A sermon delivered by V. Rev. Stavrophor Milan Krstic.. H/T: St. George Serbian Orthodox Church in Midland, PA (here)
How many times would we find a message on a social network that someone needed help and we would just skip it and go on to the next picture, debating on what kind of comment to leave so our facebook friends would be impressed?
Or how many times would we find a letter in our mailbox from people we dont know, asking for help?
We put it aside for later and later we forget all about it.
Or how about a man on the street holding a sign saying he would work for food. I haven’t seen anyone around here but when I lived in Florida, every big intersection would have at least one man there.
And what would I do?
Sometimes I would give him money, but other times the green light would come too quickly, or I had no cash and I would just drive on feeling very bad at the moment, but by the time I reach my destination, I would completely forget about him.

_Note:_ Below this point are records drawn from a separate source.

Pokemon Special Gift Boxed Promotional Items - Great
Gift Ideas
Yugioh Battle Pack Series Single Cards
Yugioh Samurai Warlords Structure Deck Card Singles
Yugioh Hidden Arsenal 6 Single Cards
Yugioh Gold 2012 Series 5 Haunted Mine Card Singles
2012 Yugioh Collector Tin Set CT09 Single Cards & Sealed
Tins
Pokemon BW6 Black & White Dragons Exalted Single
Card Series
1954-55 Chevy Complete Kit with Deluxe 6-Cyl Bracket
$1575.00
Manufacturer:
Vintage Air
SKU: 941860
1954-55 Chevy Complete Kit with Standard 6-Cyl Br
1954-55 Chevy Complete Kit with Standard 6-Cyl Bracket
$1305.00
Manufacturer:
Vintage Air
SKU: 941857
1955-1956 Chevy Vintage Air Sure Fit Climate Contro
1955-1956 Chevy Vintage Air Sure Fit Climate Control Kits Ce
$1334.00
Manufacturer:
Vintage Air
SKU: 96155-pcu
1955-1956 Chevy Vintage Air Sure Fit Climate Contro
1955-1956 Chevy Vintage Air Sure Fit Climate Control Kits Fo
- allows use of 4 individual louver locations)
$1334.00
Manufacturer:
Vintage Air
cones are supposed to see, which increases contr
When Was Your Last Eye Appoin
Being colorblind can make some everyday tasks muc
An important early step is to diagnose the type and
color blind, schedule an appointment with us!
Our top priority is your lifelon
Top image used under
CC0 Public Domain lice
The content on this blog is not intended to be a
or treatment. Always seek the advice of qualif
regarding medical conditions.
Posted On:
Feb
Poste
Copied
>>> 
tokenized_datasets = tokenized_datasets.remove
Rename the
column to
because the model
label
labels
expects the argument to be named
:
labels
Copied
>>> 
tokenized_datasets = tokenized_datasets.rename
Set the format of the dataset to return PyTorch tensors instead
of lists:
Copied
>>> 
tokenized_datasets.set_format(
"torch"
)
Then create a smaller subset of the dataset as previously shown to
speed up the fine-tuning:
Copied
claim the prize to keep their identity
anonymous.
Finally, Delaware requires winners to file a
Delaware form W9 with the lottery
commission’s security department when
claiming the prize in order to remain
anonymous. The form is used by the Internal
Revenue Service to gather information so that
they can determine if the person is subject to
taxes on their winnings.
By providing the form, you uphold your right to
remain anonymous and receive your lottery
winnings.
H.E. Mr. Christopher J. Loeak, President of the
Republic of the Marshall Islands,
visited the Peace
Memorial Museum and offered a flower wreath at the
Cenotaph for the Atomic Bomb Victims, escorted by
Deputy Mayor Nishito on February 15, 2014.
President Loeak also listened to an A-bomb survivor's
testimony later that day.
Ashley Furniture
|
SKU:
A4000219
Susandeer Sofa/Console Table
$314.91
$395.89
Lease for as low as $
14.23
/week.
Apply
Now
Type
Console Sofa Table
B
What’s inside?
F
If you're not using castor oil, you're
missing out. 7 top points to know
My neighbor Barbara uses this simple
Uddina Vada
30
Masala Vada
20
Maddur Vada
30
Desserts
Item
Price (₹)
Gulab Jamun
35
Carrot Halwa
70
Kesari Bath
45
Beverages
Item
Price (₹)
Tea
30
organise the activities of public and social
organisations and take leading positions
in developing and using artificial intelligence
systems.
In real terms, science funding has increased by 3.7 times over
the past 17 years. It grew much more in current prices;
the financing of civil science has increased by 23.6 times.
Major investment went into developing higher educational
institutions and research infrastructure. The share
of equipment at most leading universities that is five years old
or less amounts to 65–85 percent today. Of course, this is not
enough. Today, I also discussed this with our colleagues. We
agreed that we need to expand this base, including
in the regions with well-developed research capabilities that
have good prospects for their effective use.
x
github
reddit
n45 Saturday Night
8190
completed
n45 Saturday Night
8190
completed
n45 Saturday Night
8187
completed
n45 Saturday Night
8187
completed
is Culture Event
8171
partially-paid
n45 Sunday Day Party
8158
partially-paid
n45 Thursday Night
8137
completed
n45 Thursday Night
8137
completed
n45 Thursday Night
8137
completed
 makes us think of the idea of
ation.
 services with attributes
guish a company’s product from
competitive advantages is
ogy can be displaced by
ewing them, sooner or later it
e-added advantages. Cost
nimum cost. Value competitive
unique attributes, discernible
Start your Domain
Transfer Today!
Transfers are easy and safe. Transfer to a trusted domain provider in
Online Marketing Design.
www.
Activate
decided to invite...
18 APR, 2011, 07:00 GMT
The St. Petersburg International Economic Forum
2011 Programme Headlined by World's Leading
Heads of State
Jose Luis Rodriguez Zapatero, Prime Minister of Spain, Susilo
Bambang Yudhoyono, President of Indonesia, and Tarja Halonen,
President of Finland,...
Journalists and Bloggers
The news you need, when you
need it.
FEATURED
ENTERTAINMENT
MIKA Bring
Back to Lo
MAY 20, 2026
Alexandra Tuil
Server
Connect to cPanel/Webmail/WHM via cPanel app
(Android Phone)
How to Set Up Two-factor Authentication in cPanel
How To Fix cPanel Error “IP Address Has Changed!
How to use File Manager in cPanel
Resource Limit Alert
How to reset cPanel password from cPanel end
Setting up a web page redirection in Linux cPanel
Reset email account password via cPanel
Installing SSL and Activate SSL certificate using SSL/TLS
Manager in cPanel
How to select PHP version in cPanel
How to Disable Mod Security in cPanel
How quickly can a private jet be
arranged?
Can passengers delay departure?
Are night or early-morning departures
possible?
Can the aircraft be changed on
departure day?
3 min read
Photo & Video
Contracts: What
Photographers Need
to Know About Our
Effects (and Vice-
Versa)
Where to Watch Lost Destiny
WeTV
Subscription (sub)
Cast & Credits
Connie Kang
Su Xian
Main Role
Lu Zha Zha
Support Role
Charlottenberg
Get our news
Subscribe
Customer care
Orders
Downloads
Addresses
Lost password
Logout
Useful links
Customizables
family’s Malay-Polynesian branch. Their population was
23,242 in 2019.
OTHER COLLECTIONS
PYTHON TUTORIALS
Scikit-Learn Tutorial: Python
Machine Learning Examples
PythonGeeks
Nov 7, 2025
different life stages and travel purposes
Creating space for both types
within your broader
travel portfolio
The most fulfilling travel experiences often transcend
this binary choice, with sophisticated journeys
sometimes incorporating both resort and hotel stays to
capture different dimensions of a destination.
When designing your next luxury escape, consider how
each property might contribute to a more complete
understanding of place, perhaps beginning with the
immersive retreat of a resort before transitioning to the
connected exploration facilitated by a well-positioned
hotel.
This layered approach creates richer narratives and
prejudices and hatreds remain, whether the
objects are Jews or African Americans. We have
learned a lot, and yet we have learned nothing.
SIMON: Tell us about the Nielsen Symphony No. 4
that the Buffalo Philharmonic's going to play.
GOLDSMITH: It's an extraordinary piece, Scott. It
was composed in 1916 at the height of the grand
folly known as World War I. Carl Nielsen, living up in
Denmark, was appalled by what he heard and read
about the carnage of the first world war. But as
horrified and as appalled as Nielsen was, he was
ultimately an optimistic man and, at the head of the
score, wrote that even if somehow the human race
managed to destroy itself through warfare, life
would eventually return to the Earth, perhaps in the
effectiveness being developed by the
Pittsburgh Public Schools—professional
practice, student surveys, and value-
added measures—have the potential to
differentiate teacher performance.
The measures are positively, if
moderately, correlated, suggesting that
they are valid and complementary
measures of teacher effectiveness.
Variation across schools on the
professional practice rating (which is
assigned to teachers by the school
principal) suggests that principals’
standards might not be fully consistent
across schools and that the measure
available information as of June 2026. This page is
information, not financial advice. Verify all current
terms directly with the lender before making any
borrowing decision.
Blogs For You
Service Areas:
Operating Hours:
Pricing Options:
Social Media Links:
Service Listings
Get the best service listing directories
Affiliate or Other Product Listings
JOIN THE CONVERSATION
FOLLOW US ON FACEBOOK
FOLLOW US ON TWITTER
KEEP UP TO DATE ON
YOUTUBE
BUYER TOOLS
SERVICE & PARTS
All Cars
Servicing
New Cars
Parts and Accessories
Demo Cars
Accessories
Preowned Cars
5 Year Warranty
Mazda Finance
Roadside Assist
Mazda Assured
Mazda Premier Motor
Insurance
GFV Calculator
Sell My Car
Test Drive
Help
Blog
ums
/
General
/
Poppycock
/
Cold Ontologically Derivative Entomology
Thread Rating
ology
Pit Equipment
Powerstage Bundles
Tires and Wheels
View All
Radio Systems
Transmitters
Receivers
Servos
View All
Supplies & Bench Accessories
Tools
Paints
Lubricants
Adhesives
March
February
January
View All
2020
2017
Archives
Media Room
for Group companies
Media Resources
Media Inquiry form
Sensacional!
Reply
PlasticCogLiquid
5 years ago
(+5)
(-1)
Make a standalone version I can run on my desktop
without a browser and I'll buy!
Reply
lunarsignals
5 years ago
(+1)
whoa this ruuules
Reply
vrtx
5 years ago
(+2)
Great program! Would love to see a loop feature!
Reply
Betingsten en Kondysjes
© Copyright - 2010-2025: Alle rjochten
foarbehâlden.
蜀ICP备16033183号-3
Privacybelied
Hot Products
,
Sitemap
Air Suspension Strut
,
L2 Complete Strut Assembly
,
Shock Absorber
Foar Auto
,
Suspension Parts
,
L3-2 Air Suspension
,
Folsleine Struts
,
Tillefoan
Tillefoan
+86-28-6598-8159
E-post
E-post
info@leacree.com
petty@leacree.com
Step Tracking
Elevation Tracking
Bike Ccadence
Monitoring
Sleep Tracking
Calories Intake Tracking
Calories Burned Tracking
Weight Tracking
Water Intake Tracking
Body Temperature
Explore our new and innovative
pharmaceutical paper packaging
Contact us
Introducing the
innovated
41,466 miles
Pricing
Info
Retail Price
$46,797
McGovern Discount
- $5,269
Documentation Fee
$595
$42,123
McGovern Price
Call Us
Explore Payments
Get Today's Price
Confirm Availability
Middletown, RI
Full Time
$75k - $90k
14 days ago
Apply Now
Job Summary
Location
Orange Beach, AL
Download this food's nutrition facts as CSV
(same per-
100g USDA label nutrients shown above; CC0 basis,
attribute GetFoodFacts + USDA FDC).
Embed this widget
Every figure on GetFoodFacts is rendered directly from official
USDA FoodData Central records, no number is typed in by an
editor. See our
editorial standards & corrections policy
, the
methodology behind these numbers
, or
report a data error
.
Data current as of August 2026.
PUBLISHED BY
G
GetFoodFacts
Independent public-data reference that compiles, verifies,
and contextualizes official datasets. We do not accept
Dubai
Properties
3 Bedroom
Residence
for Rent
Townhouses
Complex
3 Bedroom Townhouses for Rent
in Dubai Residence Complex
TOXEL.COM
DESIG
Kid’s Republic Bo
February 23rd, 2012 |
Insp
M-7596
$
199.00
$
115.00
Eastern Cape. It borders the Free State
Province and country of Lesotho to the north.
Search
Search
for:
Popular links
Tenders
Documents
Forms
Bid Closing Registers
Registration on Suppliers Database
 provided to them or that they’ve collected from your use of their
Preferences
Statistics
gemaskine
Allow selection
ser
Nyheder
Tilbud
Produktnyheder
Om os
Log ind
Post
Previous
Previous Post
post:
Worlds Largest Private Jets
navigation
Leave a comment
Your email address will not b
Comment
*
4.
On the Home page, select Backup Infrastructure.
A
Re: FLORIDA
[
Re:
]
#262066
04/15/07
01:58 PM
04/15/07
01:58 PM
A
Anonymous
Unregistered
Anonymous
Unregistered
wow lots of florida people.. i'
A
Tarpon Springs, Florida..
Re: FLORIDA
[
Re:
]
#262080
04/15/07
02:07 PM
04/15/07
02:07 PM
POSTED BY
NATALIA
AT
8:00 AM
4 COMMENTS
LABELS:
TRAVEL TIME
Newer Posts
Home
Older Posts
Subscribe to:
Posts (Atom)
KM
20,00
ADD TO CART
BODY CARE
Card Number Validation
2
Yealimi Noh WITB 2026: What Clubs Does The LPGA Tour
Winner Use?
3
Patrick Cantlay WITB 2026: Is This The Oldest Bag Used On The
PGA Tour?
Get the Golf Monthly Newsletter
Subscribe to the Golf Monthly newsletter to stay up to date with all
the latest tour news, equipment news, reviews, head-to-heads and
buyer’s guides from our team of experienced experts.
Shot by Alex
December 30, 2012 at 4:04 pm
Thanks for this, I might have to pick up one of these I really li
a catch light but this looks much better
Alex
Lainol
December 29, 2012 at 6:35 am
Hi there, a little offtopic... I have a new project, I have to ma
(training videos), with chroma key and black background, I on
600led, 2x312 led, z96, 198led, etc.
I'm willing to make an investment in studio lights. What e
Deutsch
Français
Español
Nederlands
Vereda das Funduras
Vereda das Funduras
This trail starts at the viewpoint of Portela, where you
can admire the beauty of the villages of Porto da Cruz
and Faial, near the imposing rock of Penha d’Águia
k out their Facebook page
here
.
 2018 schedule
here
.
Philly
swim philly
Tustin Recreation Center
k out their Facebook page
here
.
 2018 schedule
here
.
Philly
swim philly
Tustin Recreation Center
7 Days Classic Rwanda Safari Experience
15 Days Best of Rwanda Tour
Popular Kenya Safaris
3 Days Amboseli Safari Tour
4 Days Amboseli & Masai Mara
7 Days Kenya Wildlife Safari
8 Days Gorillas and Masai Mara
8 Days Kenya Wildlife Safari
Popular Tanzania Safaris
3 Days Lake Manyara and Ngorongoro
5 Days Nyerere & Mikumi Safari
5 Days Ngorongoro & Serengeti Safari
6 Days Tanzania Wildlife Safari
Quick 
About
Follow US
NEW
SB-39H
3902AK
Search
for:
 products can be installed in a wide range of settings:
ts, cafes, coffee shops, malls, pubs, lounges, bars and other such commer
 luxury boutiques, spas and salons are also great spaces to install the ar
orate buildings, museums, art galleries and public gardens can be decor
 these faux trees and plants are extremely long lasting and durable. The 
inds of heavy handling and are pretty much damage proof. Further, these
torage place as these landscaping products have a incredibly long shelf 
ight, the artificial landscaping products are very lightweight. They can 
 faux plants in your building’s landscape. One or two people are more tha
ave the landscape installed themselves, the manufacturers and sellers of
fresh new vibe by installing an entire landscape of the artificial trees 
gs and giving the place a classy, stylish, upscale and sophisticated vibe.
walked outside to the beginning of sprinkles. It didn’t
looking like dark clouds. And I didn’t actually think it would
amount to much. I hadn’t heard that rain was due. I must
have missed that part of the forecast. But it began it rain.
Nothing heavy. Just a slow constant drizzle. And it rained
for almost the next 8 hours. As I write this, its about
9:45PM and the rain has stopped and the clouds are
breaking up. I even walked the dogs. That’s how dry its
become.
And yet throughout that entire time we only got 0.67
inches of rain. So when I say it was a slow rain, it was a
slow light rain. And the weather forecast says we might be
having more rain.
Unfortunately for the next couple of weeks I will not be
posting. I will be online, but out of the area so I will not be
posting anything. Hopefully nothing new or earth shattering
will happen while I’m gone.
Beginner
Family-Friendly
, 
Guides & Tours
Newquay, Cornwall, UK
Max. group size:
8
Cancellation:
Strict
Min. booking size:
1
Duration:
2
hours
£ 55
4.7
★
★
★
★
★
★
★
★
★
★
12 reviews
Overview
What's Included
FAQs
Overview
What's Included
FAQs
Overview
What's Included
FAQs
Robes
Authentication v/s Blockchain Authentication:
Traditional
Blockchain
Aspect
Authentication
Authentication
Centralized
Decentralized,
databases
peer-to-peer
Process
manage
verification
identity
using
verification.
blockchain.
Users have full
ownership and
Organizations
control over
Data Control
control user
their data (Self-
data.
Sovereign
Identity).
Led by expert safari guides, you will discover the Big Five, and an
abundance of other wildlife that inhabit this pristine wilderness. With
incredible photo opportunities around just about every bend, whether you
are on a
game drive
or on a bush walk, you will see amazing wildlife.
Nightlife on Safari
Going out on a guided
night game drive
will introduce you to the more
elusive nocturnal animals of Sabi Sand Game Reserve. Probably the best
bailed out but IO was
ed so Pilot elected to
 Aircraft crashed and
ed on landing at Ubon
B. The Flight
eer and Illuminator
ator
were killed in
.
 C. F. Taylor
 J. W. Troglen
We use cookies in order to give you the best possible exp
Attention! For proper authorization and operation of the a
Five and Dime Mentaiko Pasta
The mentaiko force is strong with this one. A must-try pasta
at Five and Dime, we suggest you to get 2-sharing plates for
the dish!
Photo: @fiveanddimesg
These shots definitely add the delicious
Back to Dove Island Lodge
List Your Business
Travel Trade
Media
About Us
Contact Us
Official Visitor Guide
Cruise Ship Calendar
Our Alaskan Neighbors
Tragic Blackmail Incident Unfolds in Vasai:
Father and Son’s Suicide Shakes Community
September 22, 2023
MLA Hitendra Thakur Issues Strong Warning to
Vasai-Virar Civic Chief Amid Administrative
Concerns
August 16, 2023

All these examples are observed from this side. The side that was asked for help. And the fact that we didn’t take any action had little or no impact on our lives. In the best case, we would feel bad for a very short period of time and then we would ease our conscience with some kind of reasoning why we couldn’t help at the moment.
Now imagine for a moment that we are on the other end, the ones sending out the message.
Imagine that some kind of hardship fell over you or one of your loved ones and in the process of trying to figure out a solution you come across an idea: You know a lot of people on facebook. Hundreds of them. They sure would help. All they would have to do is click on ‘Share’ and someone would help.
However, usually that click doesn’t happen. People are too busy checking the latest news and gossip.
Now, if we ask ourselves why we don’t help every time someone seeks our help, there would be many different excuses. But for most people the excuse is that we think we don’t have enough time, money or connections in order to help.
In reality all we need is willingness to help. If we want to help there will always be enough time, we can all afford ten minutes here and there. There will also be enough money, because no one expects one person alone to solve all of their problems.
And the most important thing: when we do good, we are not alone. God is always with us. He only awaits for us to excercise our free will and decide to help. When we do that all that wind that we get beneath our wings comes from God. He opens the doors and makes things happen.
But we need to know that when we do come across a peson who need our help, it is not only their problem anymore but ours as well. Nothing happens without a reason. God always has a plan. So when we help another person, we are also helping ourselves. We are helping ourselves in the way that we are keeping our hearts warm and full of compasion for others so that God will recognize us as His own.
That is the point of today’s parable. God helped an unfortunate man who suffered for years and healed him.
And what happened then?
People who knew this man and his problem got very upset with God for sending the demons to the pigs after healing the man. The pigs went off the clif and killed themselves. They got so upset that they asked God to leave.
That is exactly what happens everytime we don’t help people in need. When we turn our backs to them in fact we are turning our backs to God.
Is this what we want? Of course not.
But why do we do it?
Because we are human with weaknesses, selfishness, and forgetfulness.
So how do we fight that?
With prayer and good deed. The very things God would recognize.
Think of others.
Because the only thing which belongs to you in the end is what you gave to others.